Dataset entries:
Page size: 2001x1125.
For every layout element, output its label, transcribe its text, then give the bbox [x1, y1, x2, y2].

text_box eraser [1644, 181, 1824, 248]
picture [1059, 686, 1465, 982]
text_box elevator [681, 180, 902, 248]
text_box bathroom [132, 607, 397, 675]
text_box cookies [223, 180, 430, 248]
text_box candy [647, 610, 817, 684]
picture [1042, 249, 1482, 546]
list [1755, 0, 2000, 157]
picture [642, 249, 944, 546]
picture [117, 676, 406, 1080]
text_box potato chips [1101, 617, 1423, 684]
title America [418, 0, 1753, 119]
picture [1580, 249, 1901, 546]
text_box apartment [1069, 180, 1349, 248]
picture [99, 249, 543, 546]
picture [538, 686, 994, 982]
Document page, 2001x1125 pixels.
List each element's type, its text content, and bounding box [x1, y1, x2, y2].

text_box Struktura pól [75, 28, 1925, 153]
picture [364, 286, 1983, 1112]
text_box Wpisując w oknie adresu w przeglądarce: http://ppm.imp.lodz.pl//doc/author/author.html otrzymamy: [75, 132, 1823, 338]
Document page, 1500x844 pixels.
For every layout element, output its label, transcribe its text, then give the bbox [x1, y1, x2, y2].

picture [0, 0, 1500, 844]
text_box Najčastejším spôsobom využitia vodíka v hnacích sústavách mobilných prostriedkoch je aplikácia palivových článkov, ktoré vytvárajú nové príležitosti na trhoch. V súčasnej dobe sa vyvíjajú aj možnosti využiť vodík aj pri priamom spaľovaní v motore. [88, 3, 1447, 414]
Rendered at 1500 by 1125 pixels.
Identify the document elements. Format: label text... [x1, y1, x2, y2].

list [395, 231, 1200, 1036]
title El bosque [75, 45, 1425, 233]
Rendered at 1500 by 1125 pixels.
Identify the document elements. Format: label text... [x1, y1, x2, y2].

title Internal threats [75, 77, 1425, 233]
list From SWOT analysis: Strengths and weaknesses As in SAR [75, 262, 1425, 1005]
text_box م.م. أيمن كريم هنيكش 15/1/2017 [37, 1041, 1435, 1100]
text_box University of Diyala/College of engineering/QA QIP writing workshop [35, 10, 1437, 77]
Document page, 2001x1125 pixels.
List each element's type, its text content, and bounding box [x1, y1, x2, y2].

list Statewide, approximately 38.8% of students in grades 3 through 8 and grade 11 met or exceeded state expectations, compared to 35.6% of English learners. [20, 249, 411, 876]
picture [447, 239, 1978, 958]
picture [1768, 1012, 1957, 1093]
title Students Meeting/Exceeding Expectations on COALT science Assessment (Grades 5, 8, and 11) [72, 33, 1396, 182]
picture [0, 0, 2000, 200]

> [Task to carry out]: Retype the entries. Every line must match exactly.

> [Solution to this problem]:
Page size: 2001x1125.
For every layout element, output its label, transcribe its text, then give the bbox [x1, y1, x2, y2].

text_box eraser [1644, 181, 1824, 248]
picture [1059, 686, 1465, 982]
text_box elevator [681, 180, 902, 248]
text_box bathroom [132, 607, 397, 675]
text_box cookies [223, 180, 430, 248]
text_box candy [647, 610, 817, 684]
picture [1042, 249, 1482, 546]
list [1755, 0, 2000, 157]
picture [642, 249, 944, 546]
picture [117, 676, 406, 1080]
text_box potato chips [1101, 617, 1423, 684]
title America [418, 0, 1753, 119]
picture [1580, 249, 1901, 546]
text_box apartment [1069, 180, 1349, 248]
picture [99, 249, 543, 546]
picture [538, 686, 994, 982]
Document page, 2001x1125 pixels.
List each element's type, its text content, and bounding box [x1, y1, x2, y2].

text_box Struktura pól [75, 28, 1925, 153]
picture [364, 286, 1983, 1112]
text_box Wpisując w oknie adresu w przeglądarce: http://ppm.imp.lodz.pl//doc/author/author.html otrzymamy: [75, 132, 1823, 338]
Document page, 1500x844 pixels.
For every layout element, output its label, transcribe its text, then give the bbox [x1, y1, x2, y2].

picture [0, 0, 1500, 844]
text_box Najčastejším spôsobom využitia vodíka v hnacích sústavách mobilných prostriedkoch je aplikácia palivových článkov, ktoré vytvárajú nové príležitosti na trhoch. V súčasnej dobe sa vyvíjajú aj možnosti využiť vodík aj pri priamom spaľovaní v motore. [88, 3, 1447, 414]
Rendered at 1500 by 1125 pixels.
Identify the document elements. Format: label text... [x1, y1, x2, y2].

list [395, 231, 1200, 1036]
title El bosque [75, 45, 1425, 233]
Rendered at 1500 by 1125 pixels.
Identify the document elements. Format: label text... [x1, y1, x2, y2].

title Internal threats [75, 77, 1425, 233]
list From SWOT analysis: Strengths and weaknesses As in SAR [75, 262, 1425, 1005]
text_box م.م. أيمن كريم هنيكش 15/1/2017 [37, 1041, 1435, 1100]
text_box University of Diyala/College of engineering/QA QIP writing workshop [35, 10, 1437, 77]
Document page, 2001x1125 pixels.
List each element's type, its text content, and bounding box [x1, y1, x2, y2].

list Statewide, approximately 38.8% of students in grades 3 through 8 and grade 11 met or exceeded state expectations, compared to 35.6% of English learners. [20, 249, 411, 876]
picture [447, 239, 1978, 958]
picture [1768, 1012, 1957, 1093]
title Students Meeting/Exceeding Expectations on COALT science Assessment (Grades 5, 8, and 11) [72, 33, 1396, 182]
picture [0, 0, 2000, 200]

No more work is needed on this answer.